Malaysian PM Najib Razak has vowed to find those responsible for people-smuggling, after suspected mass graves of migrants were found in the country.
Mr Razak said he was “deeply concerned” by the discovery on Sunday, the first found inside Malaysia.
Police in neighbouring Thailand found human-trafficking camps and dozens of shallow graves earlier in May.
Its subsequent crackdown on trafficking has led to a regional crisis with thousands of migrants stranded at sea.
On Sunday, about 100 bodies believed to be Rohingya migrants were found in mass graves in Malaysia’s northern Perlis state, along the border with Thailand.
The graves were in a restricted area according to a minister in the prime minister’s office Datuk Seri Shahidan Kassim, the Star newspaper reported.
There was a body left unburied at the scene, he said.
“I am deeply concerned with graves found on Malaysian soil, purportedly connected to people-smuggling,” Mr Razak said on his Facebook and Twitter accounts on Monday. “We will find those responsible.”
The graves are evidence of a human trafficking business where migrants are kept in jungle camps while ransom is demanded from family members.
An investigation by the BBC’s Jonathan Head has found entire communities in Thailand helping the traffickers.

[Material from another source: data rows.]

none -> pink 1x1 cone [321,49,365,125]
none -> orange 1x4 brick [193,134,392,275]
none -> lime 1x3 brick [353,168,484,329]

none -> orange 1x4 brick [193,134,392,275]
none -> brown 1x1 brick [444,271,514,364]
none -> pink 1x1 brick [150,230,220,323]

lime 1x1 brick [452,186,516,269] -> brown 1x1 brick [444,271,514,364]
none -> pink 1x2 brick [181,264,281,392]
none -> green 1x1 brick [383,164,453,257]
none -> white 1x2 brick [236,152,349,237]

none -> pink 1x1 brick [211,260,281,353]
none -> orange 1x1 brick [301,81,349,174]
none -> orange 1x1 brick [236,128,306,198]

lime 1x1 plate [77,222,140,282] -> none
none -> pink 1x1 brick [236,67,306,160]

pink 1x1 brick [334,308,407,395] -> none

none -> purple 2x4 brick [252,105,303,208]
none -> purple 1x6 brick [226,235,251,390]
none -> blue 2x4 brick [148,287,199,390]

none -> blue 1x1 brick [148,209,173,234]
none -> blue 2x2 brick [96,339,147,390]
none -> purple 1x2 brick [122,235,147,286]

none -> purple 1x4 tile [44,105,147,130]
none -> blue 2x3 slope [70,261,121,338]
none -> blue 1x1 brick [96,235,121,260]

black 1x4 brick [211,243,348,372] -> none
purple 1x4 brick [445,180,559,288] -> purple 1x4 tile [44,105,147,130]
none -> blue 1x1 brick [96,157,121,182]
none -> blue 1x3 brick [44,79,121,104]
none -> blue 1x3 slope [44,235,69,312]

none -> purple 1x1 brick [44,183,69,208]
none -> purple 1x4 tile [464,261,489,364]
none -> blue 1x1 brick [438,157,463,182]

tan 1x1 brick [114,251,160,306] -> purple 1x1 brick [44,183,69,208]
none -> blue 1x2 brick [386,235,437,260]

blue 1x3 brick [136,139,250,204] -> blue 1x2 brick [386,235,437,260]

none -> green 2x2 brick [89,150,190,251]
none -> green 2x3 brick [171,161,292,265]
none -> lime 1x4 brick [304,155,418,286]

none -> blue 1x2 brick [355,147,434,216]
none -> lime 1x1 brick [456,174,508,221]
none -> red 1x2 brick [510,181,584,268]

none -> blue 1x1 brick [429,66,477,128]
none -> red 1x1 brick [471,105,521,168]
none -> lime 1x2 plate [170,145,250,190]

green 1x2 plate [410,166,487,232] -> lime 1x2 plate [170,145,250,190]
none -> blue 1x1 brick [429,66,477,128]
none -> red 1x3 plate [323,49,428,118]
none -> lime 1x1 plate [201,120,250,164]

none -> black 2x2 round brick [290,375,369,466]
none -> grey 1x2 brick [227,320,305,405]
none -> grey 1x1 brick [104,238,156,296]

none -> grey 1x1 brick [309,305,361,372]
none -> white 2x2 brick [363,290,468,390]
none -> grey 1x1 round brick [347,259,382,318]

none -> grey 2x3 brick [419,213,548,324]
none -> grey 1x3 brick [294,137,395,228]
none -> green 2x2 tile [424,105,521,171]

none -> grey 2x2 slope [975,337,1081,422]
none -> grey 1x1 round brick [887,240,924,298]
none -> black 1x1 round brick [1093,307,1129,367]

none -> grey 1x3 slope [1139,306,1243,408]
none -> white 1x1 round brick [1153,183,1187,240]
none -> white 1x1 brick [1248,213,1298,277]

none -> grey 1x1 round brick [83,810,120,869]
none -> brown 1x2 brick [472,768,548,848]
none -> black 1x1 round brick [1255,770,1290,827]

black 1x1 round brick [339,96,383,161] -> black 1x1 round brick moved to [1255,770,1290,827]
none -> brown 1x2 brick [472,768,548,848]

Many migrants are believed to have perished from disease or starvation.
The migrants are mainly Rohingya Muslims fleeing persecution in Myanmar where they are not recognised as citizens, but also Bangladeshi economic migrants looking to reach Malaysia through Thailand.
The crackdown in Thailand appears to have caused traffickers to abandon the migrants at sea.
Boats packed with starving migrants were at first being turned away by Indonesian, Malaysian and Thai navies.
Last week, Indonesia and Malaysia agreed to provide temporary shelter to the migrants, but asked for them to be resettled by the international community within a year.